IL-33 expression in response to SARS-CoV-2 correlates with seropositivity in COVID-19 convalescent individuals.

2021 
Our understanding of severe acute respiratory syndrome coronavirus 2 (SARS-CoV-2) is still developing. We perform an observational study to investigate seroprevalence and immune responses in subjects professionally exposed to SARS-CoV-2 and their family members (155 individuals; ages 5-79 years). Seropositivity for SARS-CoV-2 Spike glycoprotein aligns with PCR results that confirm the previous infection. Anti-Spike IgG/IgM titers remain high 60 days post-infection and do not strongly associate with symptoms, except for fever. We analyze PBMCs from a subset of seropositive and seronegative adults. TLR7 agonist-activation reveals an increased population of IL-6+TNF-IL-1β+ monocytes, while SARS-CoV-2 peptide stimulation elicits IL-33, IL-6, IFNa2, and IL-23 expression in seropositive individuals. IL-33 correlates with CD4+ T cell activation in PBMCs from convalescent subjects and is likely due to T cell-mediated effects on IL-33-producing cells.

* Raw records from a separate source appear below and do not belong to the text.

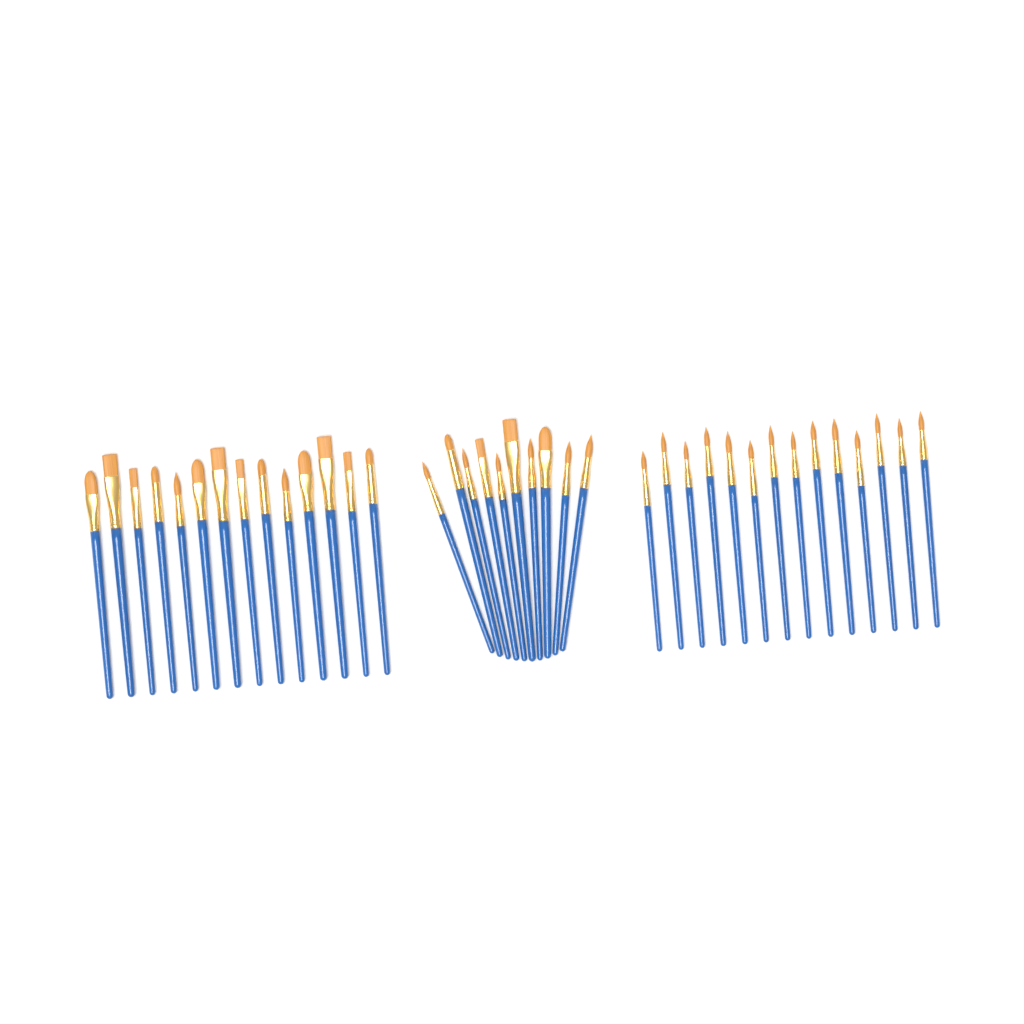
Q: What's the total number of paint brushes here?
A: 38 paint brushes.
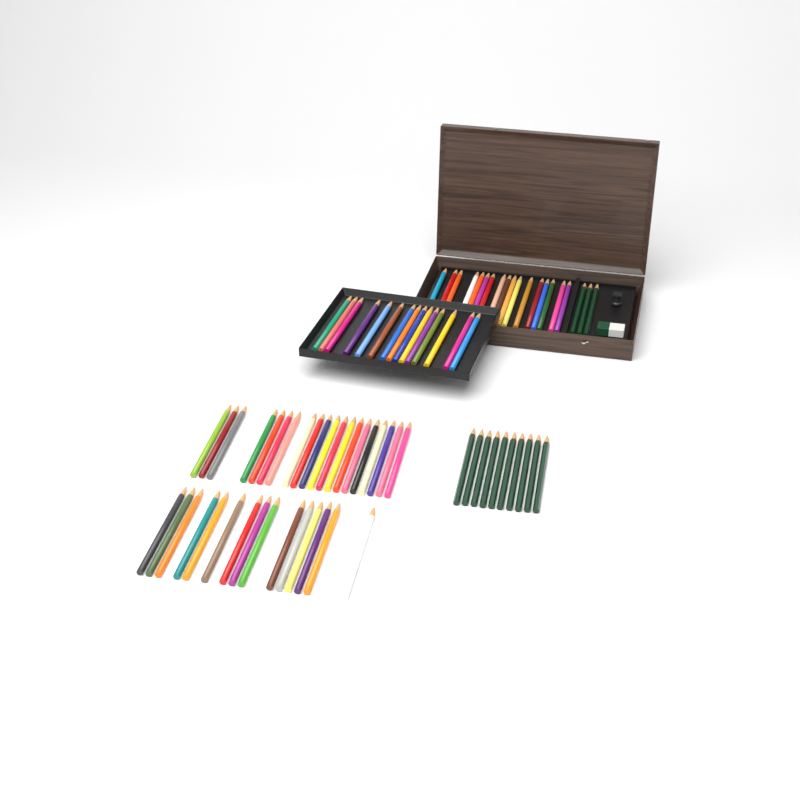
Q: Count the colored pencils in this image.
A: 67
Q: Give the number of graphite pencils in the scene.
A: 13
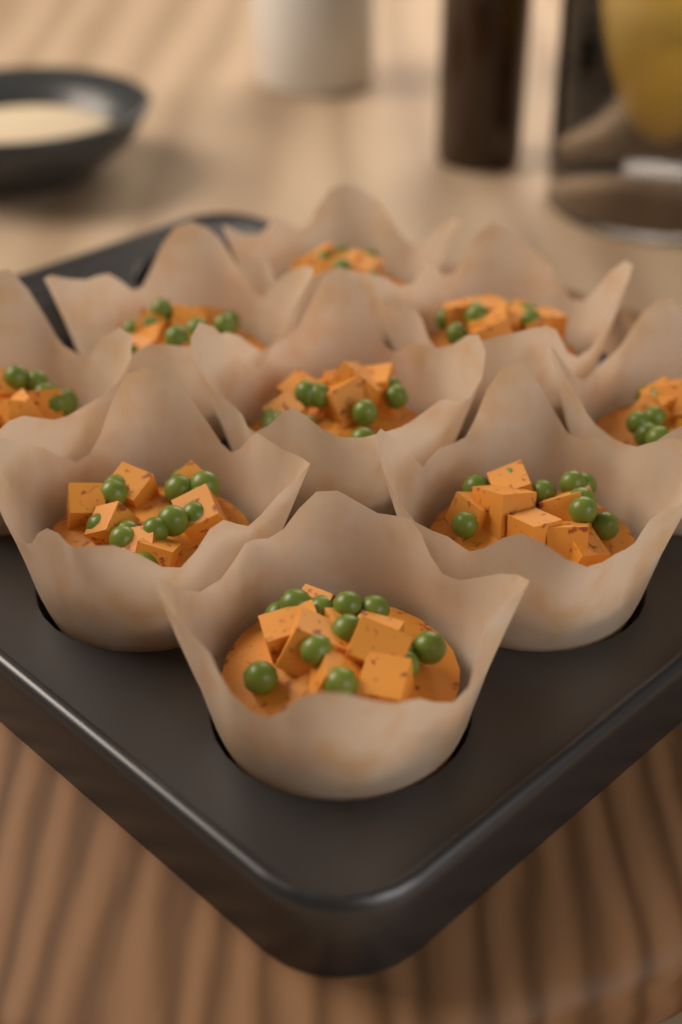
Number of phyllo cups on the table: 9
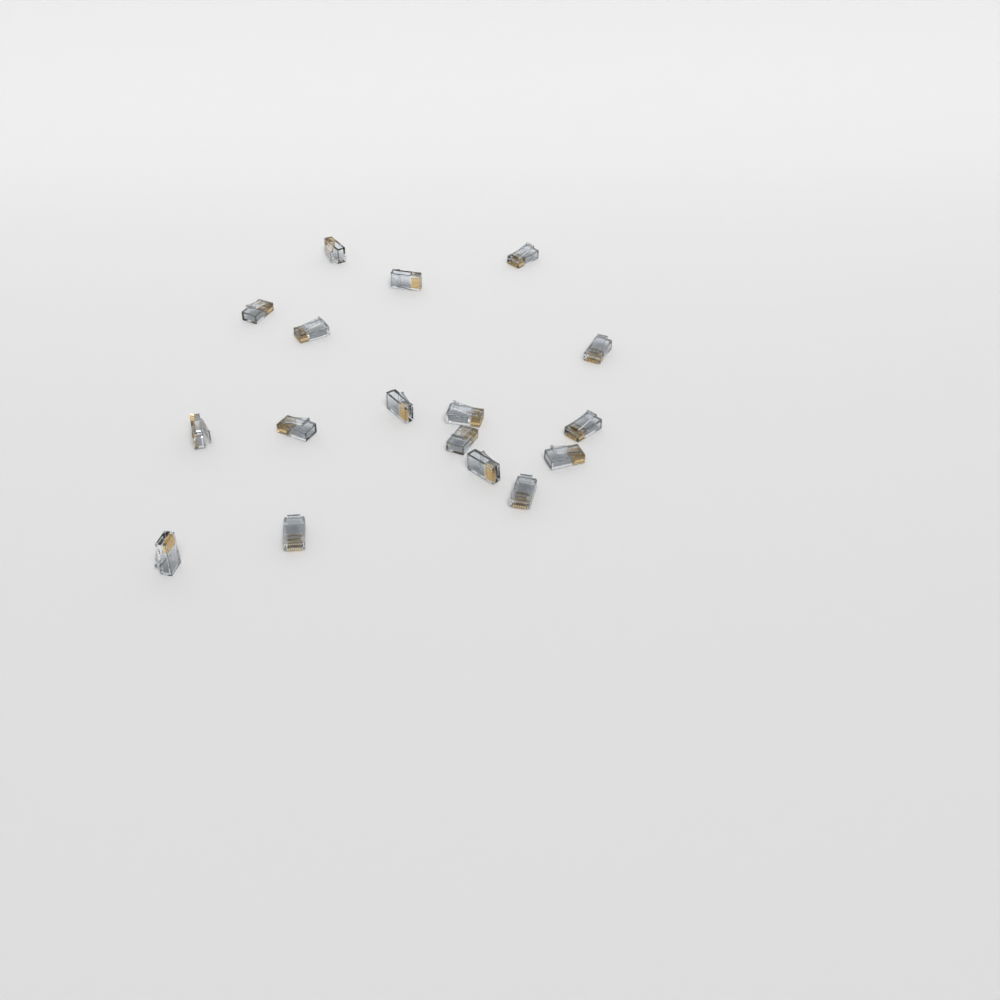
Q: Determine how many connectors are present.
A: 17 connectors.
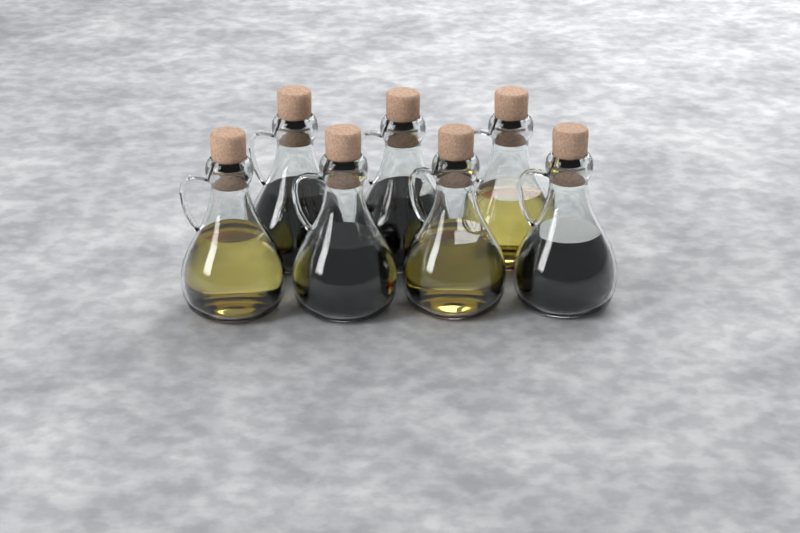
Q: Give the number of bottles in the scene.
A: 7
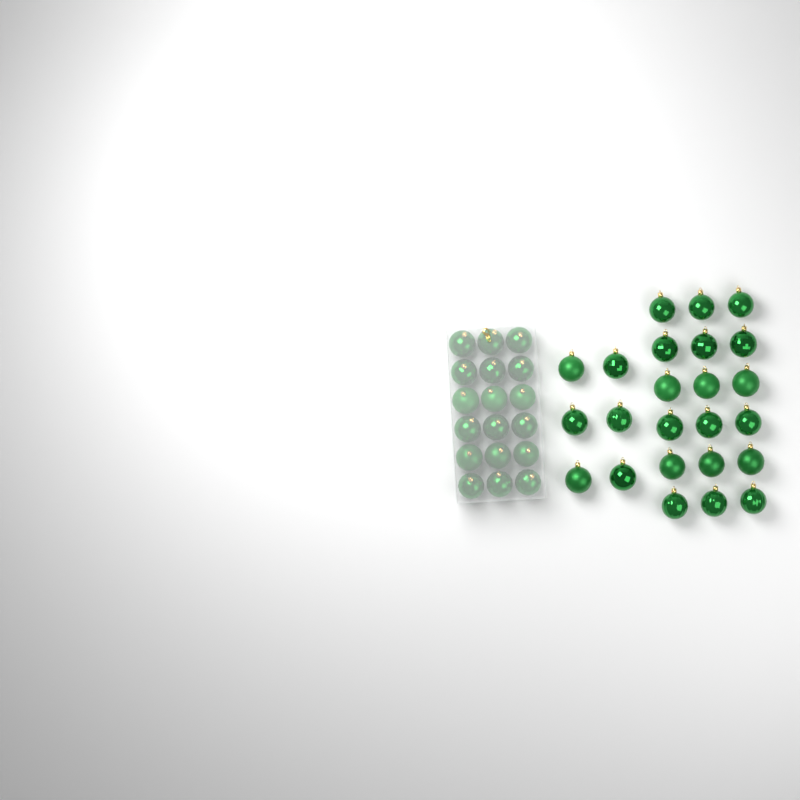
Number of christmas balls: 42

IL-33 is associated with pulmonary infection and chronic diseases like asthma and COPD, but its role in COVID-19 is unknown. Analysis of published scRNAseq data of bronchoalveolar lavage fluid (BALF) from patients with mild to severe COVID-19 reveals a population of IL-33-producing cells that increases with the disease. Together these findings show that IL-33 production is linked to SARS-CoV-2 infection and warrant further investigation of IL-33 in COVID-19 pathogenesis and immunity.